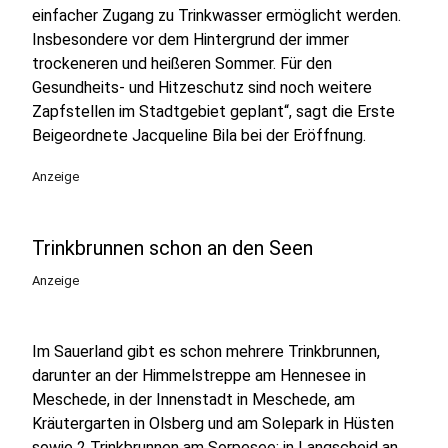
einfacher Zugang zu Trinkwasser ermöglicht werden.
Insbesondere vor dem Hintergrund der immer
trockeneren und heißeren Sommer. Für den
Gesundheits- und Hitzeschutz sind noch weitere
Zapfstellen im Stadtgebiet geplant“, sagt die Erste
Beigeordnete Jacqueline Bila bei der Eröffnung.
Anzeige
Trinkbrunnen schon an den Seen
Anzeige
Im Sauerland gibt es schon mehrere Trinkbrunnen,
darunter an der Himmelstreppe am Hennesee in
Meschede, in der Innenstadt in Meschede, am
Kräutergarten in Olsberg und am Solepark in Hüsten
sowie 2 Trinkbrunnen am Sorpesee; in Langscheid an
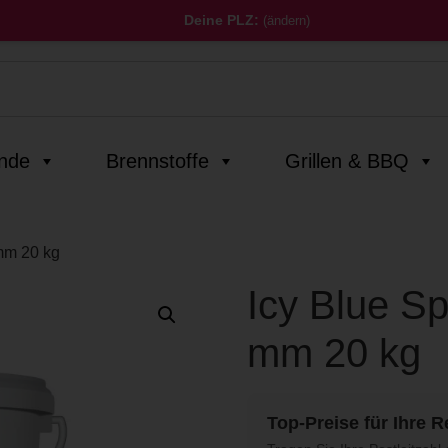
Deine PLZ:
(ändern)
inde
Brennstoffe
Grillen & BBQ
 mm 20 kg
Icy Blue Sp
mm 20 kg
Top-Preise für Ihre R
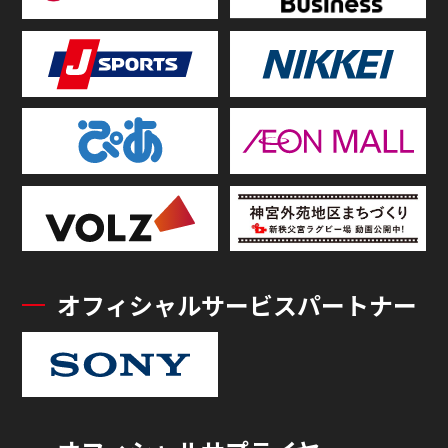
オフィシャルサービスパートナー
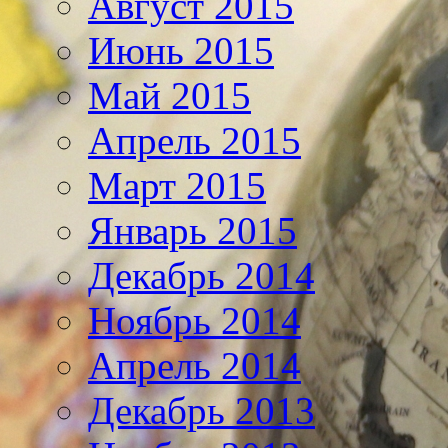
Август 2015
Июнь 2015
Май 2015
Апрель 2015
Март 2015
Январь 2015
Декабрь 2014
Ноябрь 2014
Апрель 2014
Декабрь 2013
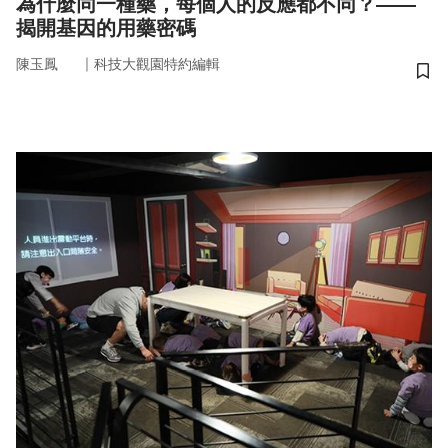
為什麼同一種藥，每個人的反應都不同？——
揭開基因的用藥密碼
｜
陳玉鳳
科技大觀園特約編輯
儲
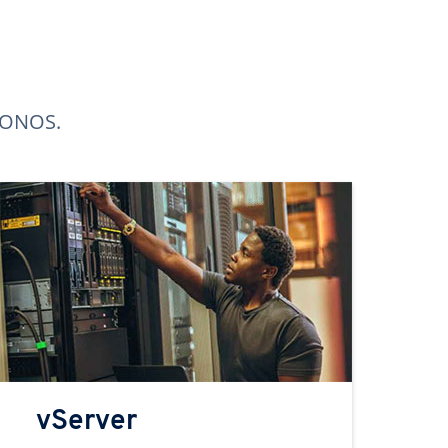
 IONOS.
vServer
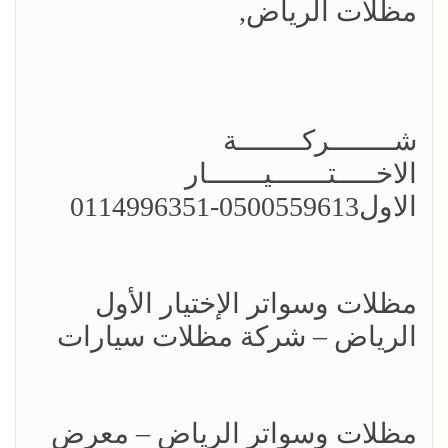
مظلات الرياض,
شــــــــركــــــــة
الاخـــــتـــــــيـــــــار
الاول0500559613-0114996351
مظلات وسواتر الإختيار الأول
الرياض – شركة مظلات سيارات
مظلات وسواتر الرياض – معرض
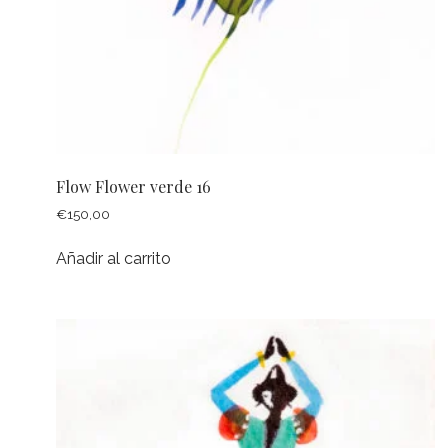
Flow Flower verde 16
€
150,00
Añadir al carrito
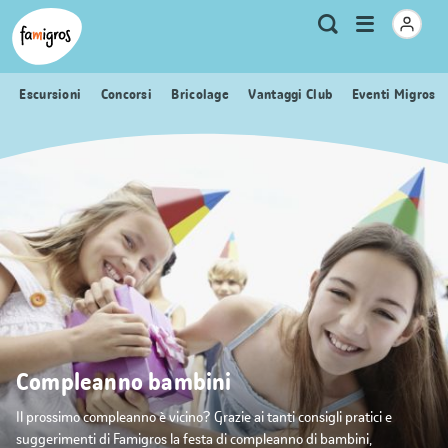
Navigazione
Header
Pagina iniziale Famigros.ch
Logo
Metanavigazione
Apri
Ricerca
segnalibri
menu
Escursioni
Concorsi
Bricolage
Vantaggi Club
Eventi Migros
Compleanno bambini
Il prossimo compleanno è vicino? Grazie ai tanti consigli pratici e
suggerimenti di Famigros la festa di compleanno di bambini,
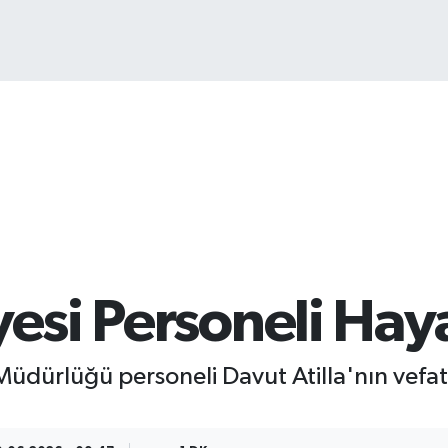
BIT
64.
yesi Personeli Hay
i Müdürlüğü personeli Davut Atilla'nın vefa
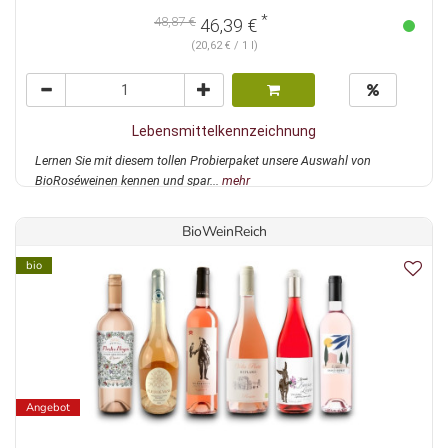
*
48,87 €
46,39 €
(20,62 € / 1 l)
Lebensmittelkennzeichnung
Lernen Sie mit diesem tollen Probierpaket unsere Auswahl von
BioRoséweinen kennen und spar...
mehr
BioWeinReich
bio
Angebot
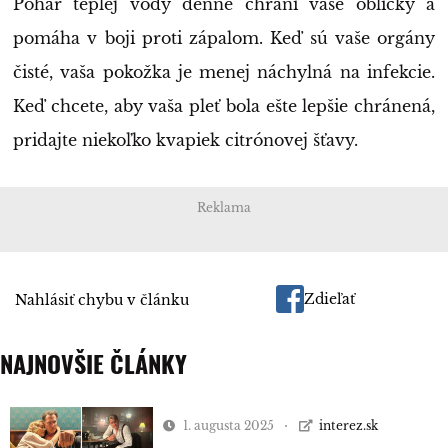
Pohár teplej vody denne chráni vaše obličky a
pomáha v boji proti zápalom. Keď sú vaše orgány
čisté, vaša pokožka je menej náchylná na infekcie.
Keď chcete, aby vaša pleť bola ešte lepšie chránená,
pridajte niekoľko kvapiek citrónovej šťavy.
Reklama
Zdieľať
Nahlásiť chybu v článku
NAJNOVŠIE ČLÁNKY
1. augusta 2025
interez.sk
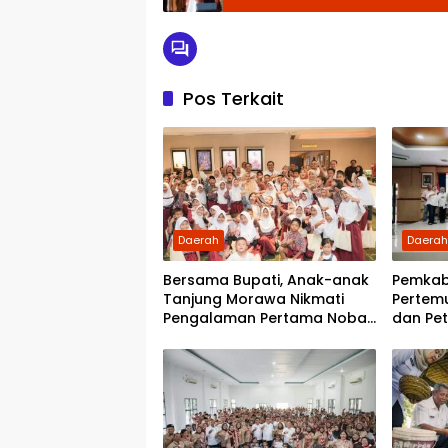
Pos Terkait
Daerah
Daera
Bersama Bupati, Anak-anak
Pemkab
Tanjung Morawa Nikmati
Pertem
Pengalaman Pertama Nobar
dan Pet
di Bioskop
Berakhi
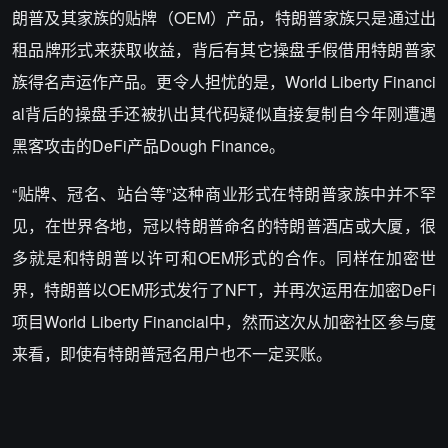
朗普及其家族的贴牌（OEM）产品，特朗普家族只是通过出
租品牌形式来获取收益，背后有其它操盘手假借用特朗普家
族得名声运作产品。更令人担忧的是，World Liberty Financi
al背后的操盘手还被扒出其代码疑似直接复制自今年刚遭遇
黑客攻击的DeFi产品Dough Finance。
“贴牌、冠名、站台等”这种商业形式在特朗普家族中并不罕
见，在世界各地，冠以特朗普命名的特朗普酒店或大厦，很
多就是和特朗普以许可和OEM形式的合作。同样在加密世
界，特朗普以OEM形式发行了NFT，并再次运用在加密DeFi
项目World Liberty Financial中，然而这次从加密社区参与度
来看，即使有特朗普冠名用户也不一定买账。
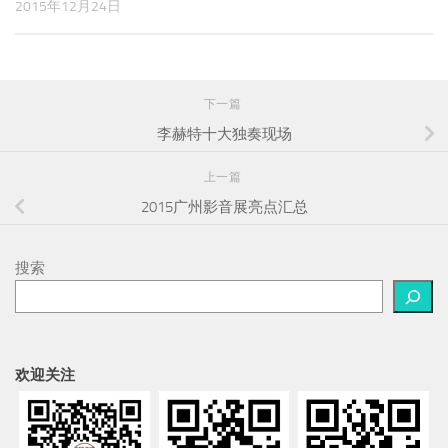
2015年12月24日
下一篇
李赫特十大独奏现场
上一篇
2015广州影音展亮点汇总
搜索
欢迎关注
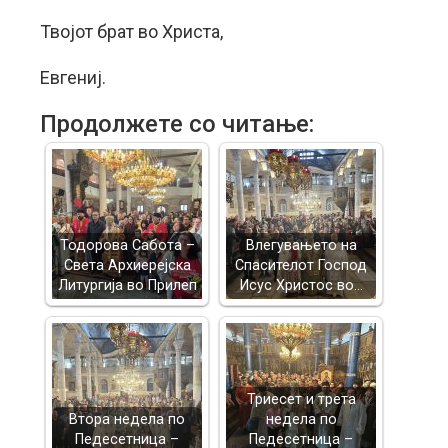
Твојот брат во Христа,
Евгениј.
Продолжете со читање:
Тодорова Сабота –
Влегувањето на
Света Архиерејска
Спасителот Господ
Литургија во Прилеп
Исус Христос во…
Триесет и трета
Втора недела по
недела по
Педесетница –
Педесетница –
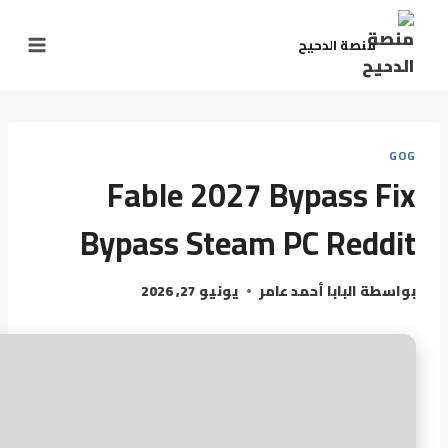
لتجاوز
لى
منصة الدحيح
لمحتوى
GOG
Fable 2027 Bypass Fix
Bypass Steam PC Reddit
بواسطة
البابا أحمد عامر
يونيو 27, 2026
◆ ◆ ◆
Directions.
Find each line in the data above that contains the word "Bypass", and copy those lines.

Completed exercise.
Fable 2027 Bypass Fix
Bypass Steam PC Reddit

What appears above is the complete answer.